De tal forma, en el sistema solar los planetas que tienen el mayor número de lunas son Júpiter con 67, Saturno con 62, Urano con 27 y Neptuno con 14. A su vez, Mercurio y Venus no tienen satélites naturales; sin embargo, el planeta Tierra tiene 1 y Marte tiene 2 lunas.

Para obtener más información: planetas del sistema solar y satélites naturales.

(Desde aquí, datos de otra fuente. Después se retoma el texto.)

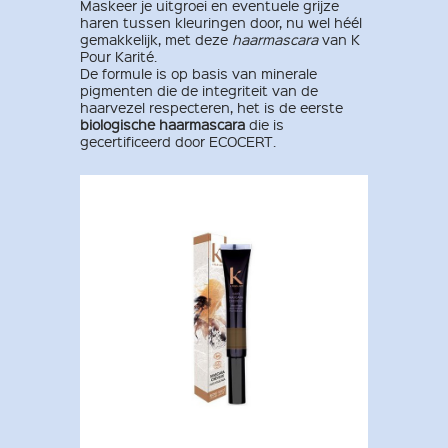
Maskeer je uitgroei en eventuele grijze
haren tussen kleuringen door, nu wel héél
gemakkelijk, met deze
haarmascara
van K
Pour Karité.
De formule is op basis van minerale
pigmenten die de integriteit van de
haarvezel respecteren, het is de eerste
biologische haarmascara
die is
gecertificeerd door ECOCERT.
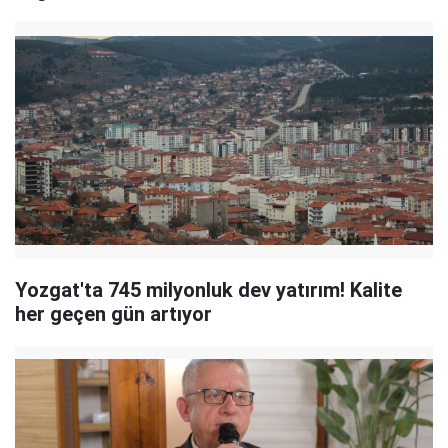
Yozgat'ta 745 milyonluk dev yatırım! Kalite
her geçen gün artıyor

Tipos de satélites artificiales

Según la función que realizarán en el espacio, los satélites artificiales se clasifican en:

  • Exploración: también llamados “satélites científicos”, estos satélites se utilizan para realizar investigaciones sobre el Universo y el Sistema Solar. Este trabajo se realiza mediante telescopios, instrumentos de observación astronómica, siendo el telescopio espacial Hubble el más conocido.
  • Observación: utilizados para crear mapas y observaciones del entorno terrestre, principalmente monitorean el planeta Tierra, por ejemplo, los de la serie Landsat.
  • Comunicación: utilizado para los medios de comunicación y telecomunicaciones, para que envíe señales de televisión, radio, teléfono e internet, por ejemplo, las de la serie Brasilsat.
  • Navegación: utilizado por varios barcos, sustituyó a la brújula, por ejemplo los de la serie Inmarsat (International Maritime Satellite). Tenga en cuenta que el sistema de posicionamiento global conocido como GPS utiliza satélites artificiales.
  • Meteorología: utilizado para monitorear el tiempo y el clima en el planeta Tierra, por ejemplo, los de la serie Meteosat.
  • Militar: utilizado para estrategia militar, es decir, para observar otros territorios, siendo también llamados “satélites espías”, por ejemplo, el Programa de Apoyo a la Defensa (DSP).

Sondas espaciales

También utilizadas para explorar el Universo, las sondas espaciales representan una especie de satélite artificial, es decir, son naves espaciales no tripuladas, sin embargo, se lanzan fuera del campo gravitacional de la Tierra.

Se envían sondas espaciales con equipos y cámaras para observar otros planetas, satélites, cometas. También se envían sondas para interceptar meteoritos que impactarían en el planeta Tierra.

Satélites estacionarios

Los satélites estacionarios o geoestacionarios son aquellos que permanecen en el mismo lugar de la Tierra, es decir, son fijos.

Así, las órbitas geoestacionarias son circulares contenidas en el plano ecuatorial, que siguen el movimiento de rotación de la tierra, apuntando así al mismo lugar.

Por esta razón, los satélites geoestacionarios se utilizan ampliamente para observaciones espaciales y en el campo del envío de señales al sistema de comunicaciones.